+++ Text for analysis

When DNA is replicated, or copied, as the organism grows, the two nucleotide strands separate from each other by disjoining the rungs at the point where the bases meet, and each strand then makes a new and similarly complementary strand. The result is two double-stranded DNA molecules, each of which is identical to the parent molecule and contains the same genetic material. When the cell divides, each of the two daughter cells gets one of the new double strands; each new cell thus always has the same amount of DNA and the same genetic material as the parent cell.
(All that has been said so far about DNA replication depends upon an assumption that the DNA molecule is in some way untwisted to allow separation of two helical strands, but there is no compelling reason to believe that such an untwisting does indeed take place, nor do we know, if the untwisting does take place, how it is accomplished. Much that has been said in the last few paragraphs is therefore purely speculative. It is, however, based on sound observation and is a more logical explanation than others that have been advanced.)

++++++
+++ Data records

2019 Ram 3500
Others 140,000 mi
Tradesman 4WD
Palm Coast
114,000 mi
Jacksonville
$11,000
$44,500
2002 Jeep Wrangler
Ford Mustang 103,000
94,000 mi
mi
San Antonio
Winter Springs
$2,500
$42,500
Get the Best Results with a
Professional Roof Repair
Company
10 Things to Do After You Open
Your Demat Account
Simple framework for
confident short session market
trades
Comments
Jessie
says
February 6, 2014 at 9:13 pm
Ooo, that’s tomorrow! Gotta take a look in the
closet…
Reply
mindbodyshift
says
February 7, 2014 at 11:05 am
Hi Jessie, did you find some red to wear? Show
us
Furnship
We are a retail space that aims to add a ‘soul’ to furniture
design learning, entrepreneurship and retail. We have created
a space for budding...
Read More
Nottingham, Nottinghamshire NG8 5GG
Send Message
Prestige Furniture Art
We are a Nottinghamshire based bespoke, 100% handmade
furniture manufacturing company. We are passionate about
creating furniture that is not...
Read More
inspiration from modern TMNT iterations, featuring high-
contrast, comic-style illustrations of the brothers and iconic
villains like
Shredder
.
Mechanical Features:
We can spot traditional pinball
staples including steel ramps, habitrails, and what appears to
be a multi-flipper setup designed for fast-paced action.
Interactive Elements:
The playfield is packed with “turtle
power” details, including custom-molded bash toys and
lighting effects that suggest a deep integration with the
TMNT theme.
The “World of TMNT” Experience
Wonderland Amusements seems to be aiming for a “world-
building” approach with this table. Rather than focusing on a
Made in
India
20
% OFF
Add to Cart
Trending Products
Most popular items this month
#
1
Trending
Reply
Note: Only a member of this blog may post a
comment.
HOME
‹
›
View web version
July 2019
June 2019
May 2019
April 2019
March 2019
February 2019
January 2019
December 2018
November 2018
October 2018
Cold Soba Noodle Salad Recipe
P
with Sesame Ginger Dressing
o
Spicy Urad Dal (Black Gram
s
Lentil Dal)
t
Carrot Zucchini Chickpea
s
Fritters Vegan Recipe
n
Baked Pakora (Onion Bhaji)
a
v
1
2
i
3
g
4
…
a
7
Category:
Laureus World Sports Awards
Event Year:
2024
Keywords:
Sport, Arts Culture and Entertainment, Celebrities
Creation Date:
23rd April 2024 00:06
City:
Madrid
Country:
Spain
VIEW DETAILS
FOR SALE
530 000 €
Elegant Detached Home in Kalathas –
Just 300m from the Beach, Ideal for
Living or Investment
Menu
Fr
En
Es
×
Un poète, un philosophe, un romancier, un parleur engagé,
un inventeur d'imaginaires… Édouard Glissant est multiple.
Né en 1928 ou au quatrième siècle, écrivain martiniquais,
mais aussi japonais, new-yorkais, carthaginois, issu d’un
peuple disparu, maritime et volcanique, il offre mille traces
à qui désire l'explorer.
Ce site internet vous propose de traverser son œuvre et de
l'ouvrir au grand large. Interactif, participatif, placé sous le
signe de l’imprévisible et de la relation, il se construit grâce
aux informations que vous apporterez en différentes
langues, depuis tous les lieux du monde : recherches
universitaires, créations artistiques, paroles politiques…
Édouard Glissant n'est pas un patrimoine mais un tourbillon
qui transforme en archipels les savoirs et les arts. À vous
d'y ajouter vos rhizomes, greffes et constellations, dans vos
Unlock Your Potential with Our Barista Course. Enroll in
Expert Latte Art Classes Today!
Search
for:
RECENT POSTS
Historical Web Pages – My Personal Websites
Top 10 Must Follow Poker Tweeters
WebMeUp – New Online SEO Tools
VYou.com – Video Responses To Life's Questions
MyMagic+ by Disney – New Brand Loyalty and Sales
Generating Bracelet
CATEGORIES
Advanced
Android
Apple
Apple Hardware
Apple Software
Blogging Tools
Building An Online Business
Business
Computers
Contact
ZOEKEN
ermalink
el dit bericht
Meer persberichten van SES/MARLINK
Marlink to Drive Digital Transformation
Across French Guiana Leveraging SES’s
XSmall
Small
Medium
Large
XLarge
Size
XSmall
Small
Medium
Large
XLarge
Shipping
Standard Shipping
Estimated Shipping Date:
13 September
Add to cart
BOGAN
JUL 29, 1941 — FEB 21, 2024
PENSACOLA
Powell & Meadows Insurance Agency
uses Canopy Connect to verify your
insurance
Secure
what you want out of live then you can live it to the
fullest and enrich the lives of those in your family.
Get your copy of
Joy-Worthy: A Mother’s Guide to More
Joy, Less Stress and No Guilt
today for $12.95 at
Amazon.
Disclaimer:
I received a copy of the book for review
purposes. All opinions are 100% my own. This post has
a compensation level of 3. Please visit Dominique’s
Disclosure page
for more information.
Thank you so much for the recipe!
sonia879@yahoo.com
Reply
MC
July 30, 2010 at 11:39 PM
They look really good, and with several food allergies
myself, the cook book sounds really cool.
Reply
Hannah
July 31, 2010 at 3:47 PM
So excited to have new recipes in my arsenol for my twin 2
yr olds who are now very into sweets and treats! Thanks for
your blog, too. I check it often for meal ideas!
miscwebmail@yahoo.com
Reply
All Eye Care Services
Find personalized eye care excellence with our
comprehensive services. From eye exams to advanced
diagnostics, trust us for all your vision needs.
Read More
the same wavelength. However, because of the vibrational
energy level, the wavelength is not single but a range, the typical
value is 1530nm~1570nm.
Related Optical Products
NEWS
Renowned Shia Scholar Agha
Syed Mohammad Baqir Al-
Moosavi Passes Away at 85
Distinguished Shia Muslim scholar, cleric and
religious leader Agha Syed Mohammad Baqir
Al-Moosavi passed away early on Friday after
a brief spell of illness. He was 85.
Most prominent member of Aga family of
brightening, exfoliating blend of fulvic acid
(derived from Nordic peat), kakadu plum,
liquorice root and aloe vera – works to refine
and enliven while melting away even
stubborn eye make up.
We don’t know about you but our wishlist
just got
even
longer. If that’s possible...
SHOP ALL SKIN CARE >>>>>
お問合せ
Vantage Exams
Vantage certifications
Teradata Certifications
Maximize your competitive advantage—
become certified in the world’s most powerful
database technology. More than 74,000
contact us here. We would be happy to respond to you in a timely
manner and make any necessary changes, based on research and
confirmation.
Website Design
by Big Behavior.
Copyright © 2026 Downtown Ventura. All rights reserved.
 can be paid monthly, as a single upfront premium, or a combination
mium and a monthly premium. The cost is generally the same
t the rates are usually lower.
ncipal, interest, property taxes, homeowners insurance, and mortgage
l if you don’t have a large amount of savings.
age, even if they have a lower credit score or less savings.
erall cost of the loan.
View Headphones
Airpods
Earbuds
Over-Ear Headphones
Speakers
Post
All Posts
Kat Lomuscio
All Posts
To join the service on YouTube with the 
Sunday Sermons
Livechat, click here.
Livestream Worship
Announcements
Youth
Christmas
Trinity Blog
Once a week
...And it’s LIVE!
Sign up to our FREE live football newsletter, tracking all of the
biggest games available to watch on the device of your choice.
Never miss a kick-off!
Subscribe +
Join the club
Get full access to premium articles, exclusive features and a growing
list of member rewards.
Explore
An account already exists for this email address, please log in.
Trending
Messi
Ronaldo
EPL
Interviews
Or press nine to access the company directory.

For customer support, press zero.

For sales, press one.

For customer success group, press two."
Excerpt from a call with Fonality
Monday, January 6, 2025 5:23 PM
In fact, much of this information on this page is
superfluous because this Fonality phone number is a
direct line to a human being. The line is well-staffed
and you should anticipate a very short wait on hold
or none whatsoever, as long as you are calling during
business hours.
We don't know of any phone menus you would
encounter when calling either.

++++++

#### [What to work on]
According to the text on DNA replication, what does each daughter cell receive when the cell divides?

#### [Task solution]
Each daughter cell gets one of the two new double-stranded DNA molecules.